We’ve had studies done, whether focus group discussions, some are quantitative or qualitative. But, just offhand, the gains of the programme are there’s less fear to go to the community health centre for a check-up, which also means there’s more confidence in the city that they will be helped financially. Because the fear or the delays in care boils down to two, for me it’s the myth that cancer is a death sentence and, secondly, it’s financial catastrophe – no-one is there to help them. So if you eliminate those barriers then they go for a check-up. 

These women, a lot of them have awareness but they’re just very smart about their resource as they know they don’t have a lot and they have to start setting aside for the family if they think there is no-one who can really help them through their cancer journey. Cities who partner with us, people are doing check-ups, are doing breast self-examinations religiously, they’re catching their cancers at an earlier stage. Out of pocket expenses is very minimal, sometimes next to zero for cities that we have partnered with. So other women who live in other cities will not be getting the same advantage.

What overall conclusions would you give to other countries?

Our foundation, the ICanServe Foundation, is mostly made up of breast cancer survivors. Again, when you say you put the patient voice in the centre, it’s not just about their care but also they can be partners in policy, they can have a table in decision-making and governance when it comes to health-related programmes. Still I find that a lot of patient participation is still a token, it should be taken seriously and we’re not just consulted but really given a vote on the table. 

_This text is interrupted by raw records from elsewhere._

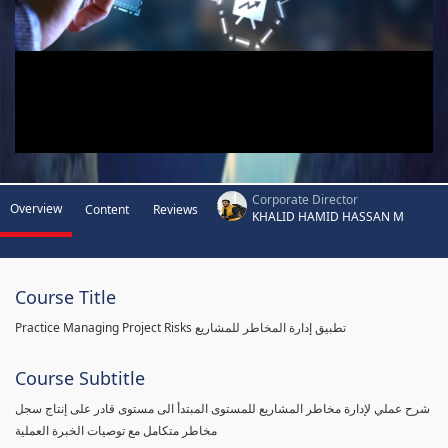
Corporate Director
Overview
Content
Reviews
KHALID HAMID HASSAN M
Course Title
Practice Managing Project Risks تطبيق إدارة المخاطر للمشاريع
Course Subtitle
شرح عملي لإدارة مخاطر المشاريع للمستوى المبتدأ الى مستوى قادر على إنتاج سجل
مخاطر متكامل مع توصيات الخبرة العملية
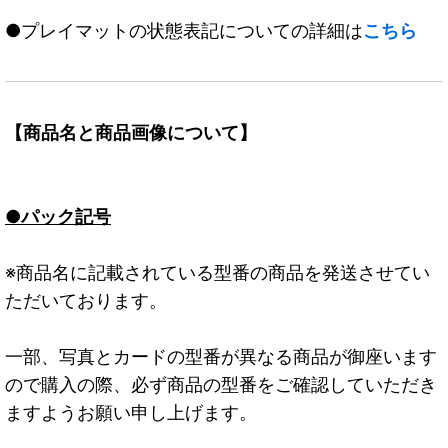
●プレイマットの状態表記についての詳細は
こちら
【商品名と商品画像について】
●パック記号
※商品名に記載されている型番の商品を発送させてい
ただいております。
一部、写真とカードの型番が異なる商品が御座います
ので購入の際、必ず商品の型番をご確認していただき
ますようお願い申し上げます。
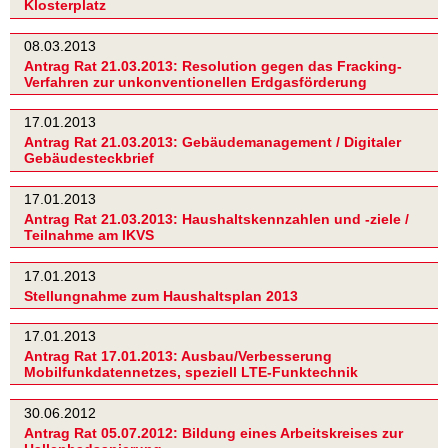
Klosterplatz
08.03.2013
Antrag Rat 21.03.2013: Resolution gegen das Fracking-
Verfahren zur unkonventionellen Erdgasförderung
17.01.2013
Antrag Rat 21.03.2013: Gebäudemanagement / Digitaler
Gebäudesteckbrief
17.01.2013
Antrag Rat 21.03.2013: Haushaltskennzahlen und -ziele /
Teilnahme am IKVS
17.01.2013
Stellungnahme zum Haushaltsplan 2013
17.01.2013
Antrag Rat 17.01.2013: Ausbau/Verbesserung
Mobilfunkdatennetzes, speziell LTE-Funktechnik
30.06.2012
Antrag Rat 05.07.2012: Bildung eines Arbeitskreises zur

So we proved this when we passed the cancer law, the majority of those who lobbied for it were cancer survivors, including their carers, their families, their relatives. Even though we passed that law, when we had a meeting for implementing the rules and regulations, the list of people, they were all doctors. When I saw the list I’m like, ‘After the law, beautifully crafted, where are the cancer survivors in this meeting?’ and I had to insert myself. So we’re always trying to do that and we shouldn’t have to do that. All this fuss is about us and for us. 

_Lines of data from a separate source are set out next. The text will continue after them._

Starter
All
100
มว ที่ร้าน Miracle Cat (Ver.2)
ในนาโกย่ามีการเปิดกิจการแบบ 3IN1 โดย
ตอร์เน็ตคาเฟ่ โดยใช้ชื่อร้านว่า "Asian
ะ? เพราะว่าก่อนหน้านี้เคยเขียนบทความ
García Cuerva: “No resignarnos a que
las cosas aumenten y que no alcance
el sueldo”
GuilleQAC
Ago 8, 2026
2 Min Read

Partner with patient leaders, they have the near perfect empathy for the people you need to serve. For patient groups, or just NGOs, you don’t need to wait for national government to move. They are saddled with other problems, they can also be slow, yes, they’re very bulky. It takes too long for them to get in front of the problem so do what you can whenever you can. Always partnerships, we can never do it alone, we have to partner with so many groups, whether social civic organisations like Rotary, Zonta, schools, churches and, of course, national government, other hospitals; it works that way. Even other patient groups. Down south in the Philippines we got a local law passed for the Ating Dibdibin programme with the help of a local group that helped us court this city for ten years. So it really takes a village, that cliché.

I also learned that patients should realise that they have superpowers and it’s not just peer to peer counselling. They can go beyond that, they can actually effect and empower changes nationally. A lot of revolutionary change doesn’t happen up but down among collectives, NGOs, smaller groups who try to think out of the box out of desperation. In our case we’re losing too many friends, people who could have been saved but didn’t know they could or couldn’t afford. So that’s why we lobby harder and have a more sense of urgency. But we do acknowledge that we need to partner with experts, we are not the experts, but the patient experience is our expertise which should not be neglected.